■ TASK OBJECTIVE ■
Copy, from the data below, each line that has the word "right".

■ THE RECORDS ■
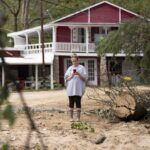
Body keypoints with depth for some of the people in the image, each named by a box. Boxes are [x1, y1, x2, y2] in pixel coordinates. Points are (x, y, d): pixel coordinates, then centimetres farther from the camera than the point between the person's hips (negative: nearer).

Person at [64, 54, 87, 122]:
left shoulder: (82, 68, 5)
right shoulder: (70, 68, 13)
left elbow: (84, 78, 0)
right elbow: (66, 79, 8)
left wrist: (78, 74, -15)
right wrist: (71, 76, -10)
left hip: (78, 89, -2)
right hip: (70, 89, 2)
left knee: (78, 103, -3)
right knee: (71, 103, 2)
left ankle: (78, 117, 2)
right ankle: (71, 117, 7)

■ TASK RESULT ■
right shoulder: (70, 68, 13)
right elbow: (66, 79, 8)
right wrist: (71, 76, -10)
right hip: (70, 89, 2)
right knee: (71, 103, 2)
right ankle: (71, 117, 7)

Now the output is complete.